Henri Rudaux et Alexandra Jalaber : un séjour de recherches de 10 semaines à l’INHA
Le 22 juillet 2024
Alexandra Jalaber est responsable scientifique pour le Musée d’art et d’histoire (MahG) à Granville. Attachée de conservation, elle articule son travail autour des collections municipales, leur connaissance et leur enrichissement.
En fin d’année 2023, Alexandra Jalaber a été accueillie en tant que professionnelle des musées invitée pendant 10 semaines à l’Institut national d’Histoire de l’art (Paris) pour effectuer une mission de recherche autour d’un artiste représenté dans les collections granvillaises : Henri Rudaux. Notons ainsi une vue de Chausey ou un duo de marines représentant des bateaux de pêche.
Exemple d’œuvres d’Henri Rudaux conservées dans les collections du Musée d’art et d’histoire de Granville
Le point de départ a été l’acquisition d’une Vue d’un port…
Le point de départ de ce projet a été l’acquisition d’une Vue d’un port, huile sur toile, lumineuse et pastel à la fois, par le MahG le 28 octobre 2021 à l’Hôtel des Ventes de Granville.

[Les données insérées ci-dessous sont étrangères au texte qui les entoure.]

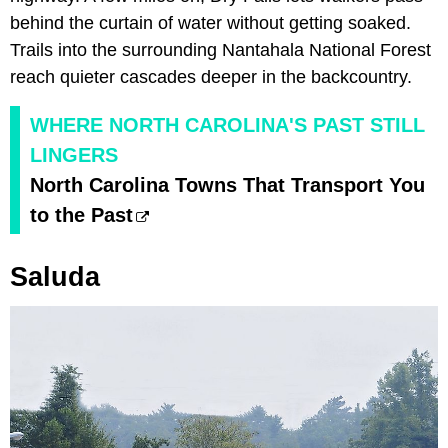
behind the curtain of water without getting soaked.
Trails into the surrounding Nantahala National Forest
reach quieter cascades deeper in the backcountry.
WHERE NORTH CAROLINA'S PAST STILL
LINGERS
North Carolina Towns That Transport You
to the Past
Saluda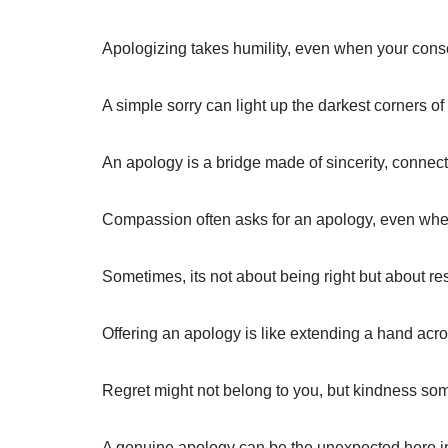
Apologizing takes humility, even when your consc
A simple sorry can light up the darkest corners 
An apology is a bridge made of sincerity, connect
Compassion often asks for an apology, even whe
Sometimes, its not about being right but about res
Offering an apology is like extending a hand acro
Regret might not belong to you, but kindness so
A genuine apology can be the unexpected hero in a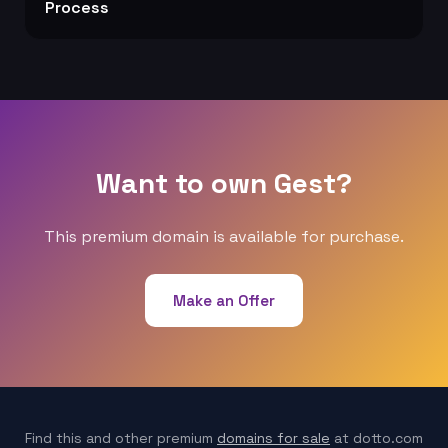
Process
Want to own Gest?
This premium domain is available for purchase.
Make an Offer
Find this and other premium
domains for sale
at dotto.com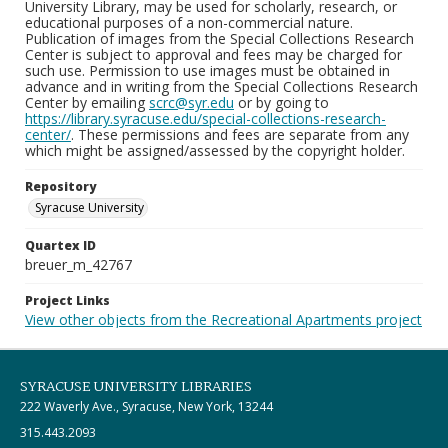
University Library, may be used for scholarly, research, or
educational purposes of a non-commercial nature.
Publication of images from the Special Collections Research
Center is subject to approval and fees may be charged for
such use. Permission to use images must be obtained in
advance and in writing from the Special Collections Research
Center by emailing
scrc@syr.edu
or by going to
https://library.syracuse.edu/special-collections-research-
center/
. These permissions and fees are separate from any
which might be assigned/assessed by the copyright holder.
Repository
Syracuse University
Quartex ID
breuer_m_42767
Project Links
View other objects from the Recreational Apartments project
SYRACUSE UNIVERSITY LIBRARIES
222 Waverly Ave., Syracuse, New York, 13244
315.443.2093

Afin d’étoffer le dossier d’acquisition, obligatoire pour tout Musée de France, Alexandra Jalaber se plonge dans quelques recherches et s’aperçoit rapidement que la biographie de l’artiste est lacunaire ou contradictoire. Alors même que l’artiste a grandi dans la région, que d’autres membres de sa famille ont fait l’objet de recherches (Edmond son père et Lucien son frère) et que certaines de ses œuvres sont conservées dans des musées nationaux (Musée national de la Marine, Bibliothèque nationale), les bases de données et notices qui font référence (Bénézit et Bibliothèque Nationale de France) sont maigres et parfois erronées.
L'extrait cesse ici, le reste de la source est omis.